:: Exercise ::
Every record must be transcribed in its entirety, apart from the images, which are to be omitted.

Excerpted records START

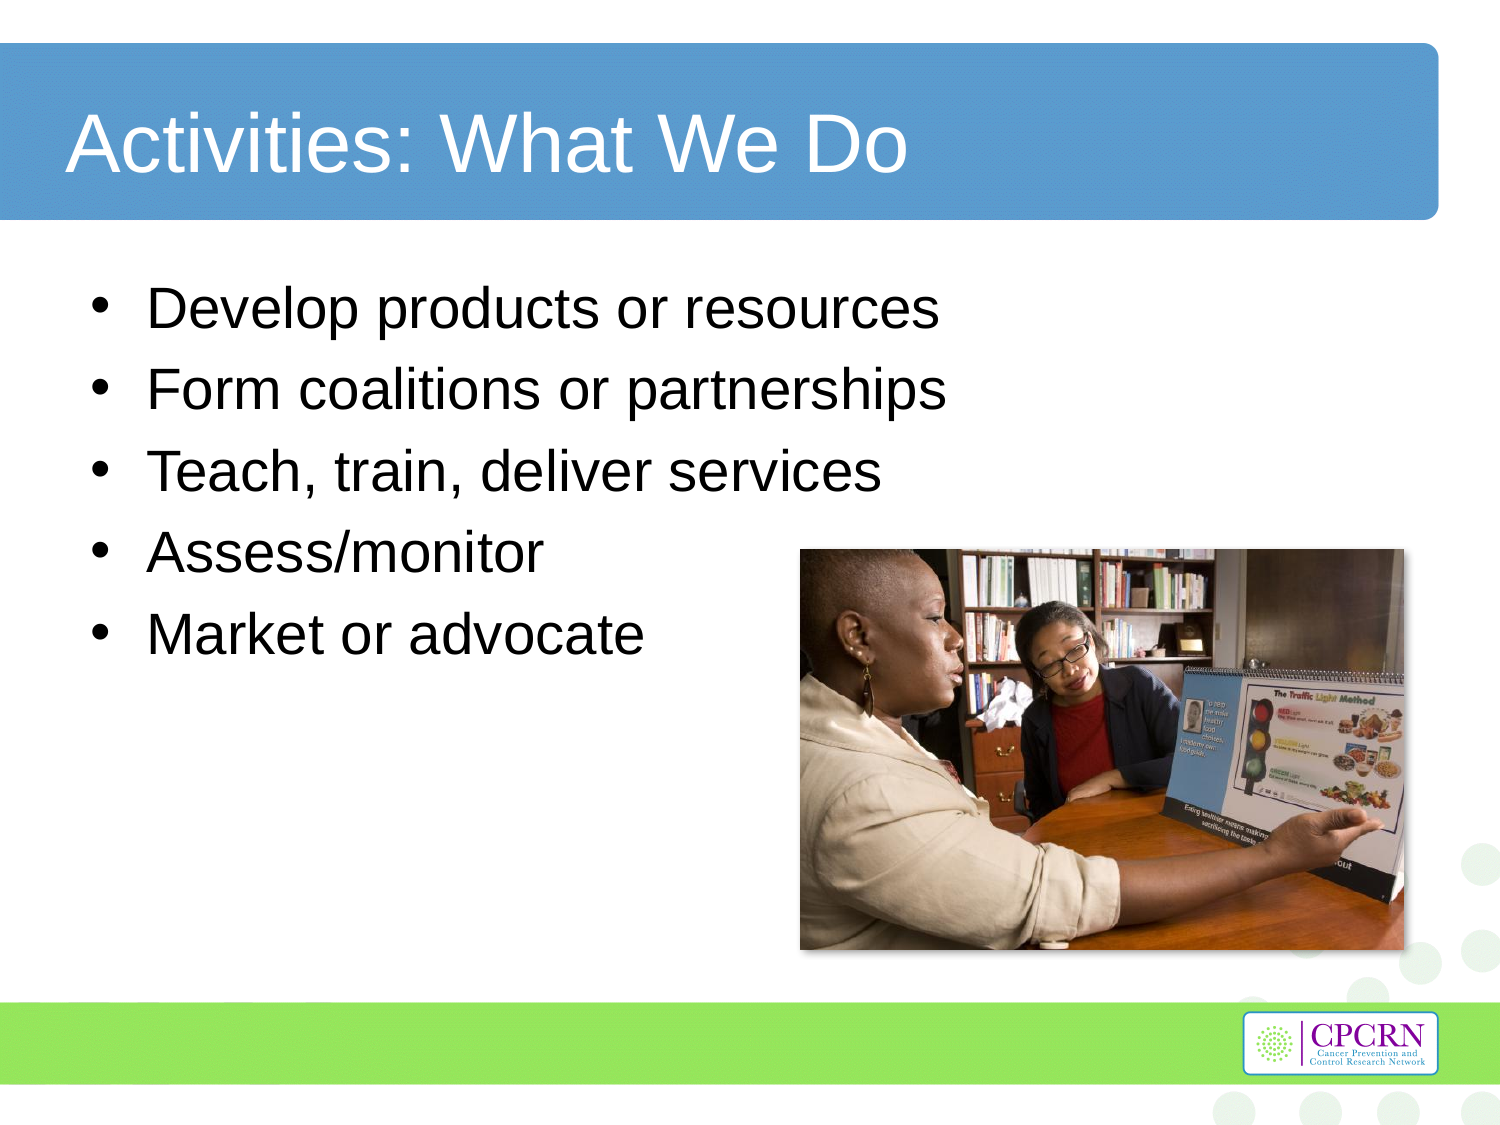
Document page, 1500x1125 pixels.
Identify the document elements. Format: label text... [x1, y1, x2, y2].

title Activities: What We Do [50, 45, 1438, 233]
list Develop products or resources Form coalitions or partnerships Teach, train, deliver services Assess/monitor Market or advocate [75, 262, 1425, 1005]
picture [0, 0, 1500, 1125]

Excerpted records END

:: Result ::
Document page, 1500x1125 pixels.
Identify the document elements. Format: label text... [x1, y1, x2, y2].

title Activities: What We Do [50, 45, 1438, 233]
list Develop products or resources Form coalitions or partnerships Teach, train, deliver services Assess/monitor Market or advocate [75, 262, 1425, 1005]
picture [0, 0, 1500, 1125]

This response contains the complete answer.